In post #91 you said: In fact, any scientist will tell you that "science" cannot prove, it can only disprove.

If I misunderstood this, I'm sorry, but it does seem to say science cannot prove anything, only "disprove" things. (Although, what the difference is seems entirely semantic to me. If science disproves the contention, "heavier than air flight is impossible," it must have proved it is possible.

To use your example, you said DNA can prove whether or not someone was involved in a crime. That is a perfect example of what I'm talking about. Science cannot prove that. It can prove whether or not a person's DNA was found by human investigators, but it cannot prove that person was not there or not involved in a crime in some way. Blind faith in "science" can be detrimental to finding the whole truth, since science can only tell you what you were looking for. If you're searching for DNA from a particular individual and do not find it, all you know is that you have not found a particular thing at a particular place. ...

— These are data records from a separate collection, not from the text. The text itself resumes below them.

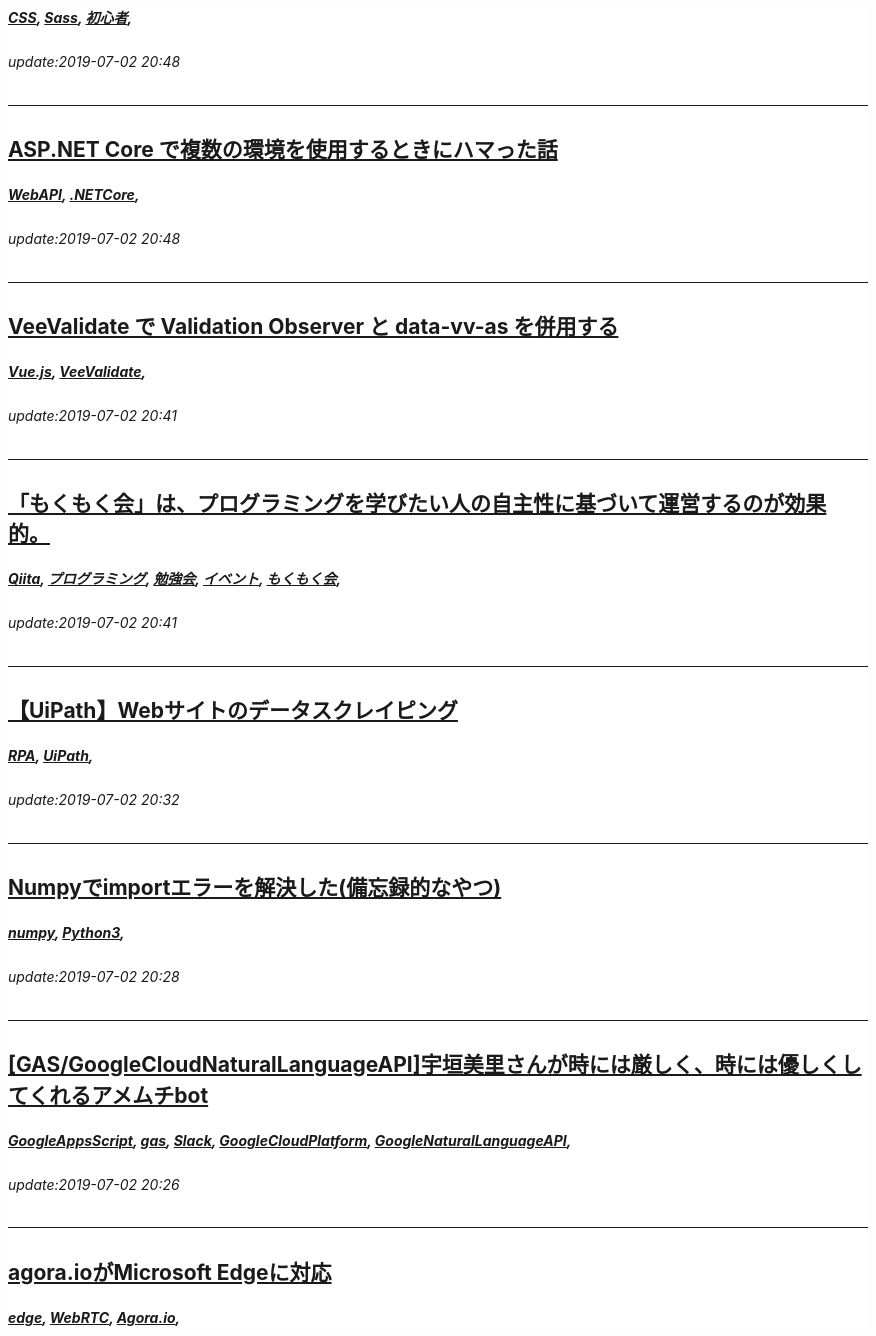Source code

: ##### [CSS](https://qiita.com/tags/CSS), [Sass](https://qiita.com/tags/Sass), [初心者](https://qiita.com/tags/初心者), 
###### update:2019-07-02 20:48
---
## [ASP.NET Core で複数の環境を使用するときにハマった話](https://qiita.com/m-otoguro/items/186623b6eb3d588a9a22)
##### [WebAPI](https://qiita.com/tags/WebAPI), [.NETCore](https://qiita.com/tags/.NETCore), 
###### update:2019-07-02 20:48
---
## [VeeValidate で Validation Observer と data-vv-as を併用する](https://qiita.com/ysKuga/items/272fe8792aba63fdb97f)
##### [Vue.js](https://qiita.com/tags/Vue.js), [VeeValidate](https://qiita.com/tags/VeeValidate), 
###### update:2019-07-02 20:41
---
## [「もくもく会」は、プログラミングを学びたい人の自主性に基づいて運営するのが効果的。](https://qiita.com/tanakadaichi_1989/items/364bda8bd12df6ff4615)
##### [Qiita](https://qiita.com/tags/Qiita), [プログラミング](https://qiita.com/tags/プログラミング), [勉強会](https://qiita.com/tags/勉強会), [イベント](https://qiita.com/tags/イベント), [もくもく会](https://qiita.com/tags/もくもく会), 
###### update:2019-07-02 20:41
---
## [【UiPath】Webサイトのデータスクレイピング](https://qiita.com/vicugna-pacos/items/61850b61fe7332c750ee)
##### [RPA](https://qiita.com/tags/RPA), [UiPath](https://qiita.com/tags/UiPath), 
###### update:2019-07-02 20:32
---
## [Numpyでimportエラーを解決した(備忘録的なやつ)](https://qiita.com/inquirer/items/aa5466c2370b62dd5f64)
##### [numpy](https://qiita.com/tags/numpy), [Python3](https://qiita.com/tags/Python3), 
###### update:2019-07-02 20:28
---
## [[GAS/GoogleCloudNaturalLanguageAPI]宇垣美里さんが時には厳しく、時には優しくしてくれるアメムチbot](https://qiita.com/IZUMIRU/items/f99c406838cf1b8a7032)
##### [GoogleAppsScript](https://qiita.com/tags/GoogleAppsScript), [gas](https://qiita.com/tags/gas), [Slack](https://qiita.com/tags/Slack), [GoogleCloudPlatform](https://qiita.com/tags/GoogleCloudPlatform), [GoogleNaturalLanguageAPI](https://qiita.com/tags/GoogleNaturalLanguageAPI), 
###### update:2019-07-02 20:26
---
## [agora.ioがMicrosoft Edgeに対応](https://qiita.com/fu-jimoto/items/52a9f098f081f433bf9a)
##### [edge](https://qiita.com/tags/edge), [WebRTC](https://qiita.com/tags/WebRTC), [Agora.io](https://qiita.com/tags/Agora.io),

If it is known there is only one perpetrator of a crime (rape, say) and the DNA of the evidential sperm does not match the DNA of the accused, it proves the accused was not the perpetrator. In this case, it could even prove the perpetrator was not there.

DNA evidence can be used to both prove and disprove, for example, paternity.

Science doesn't end, it is never conclusive and whole in its "truth"

I have the impression you are essentially making the argument that if you don't know everything, you don't know anything. Such truth as science establishes is true and true absolutely. But science is only one field of intellectual enquirey, as I said before. A much more important field is philosophy and in that field very little progress has been made until very recently, and that is only a beginning.

Nevertheless, the only means to knowing truth with which human beings have been endowed is reason, and whatever cannot be known by reason, cannot be known, and whatever is asserted to be knowledge that is not verifiable by reason is a lie.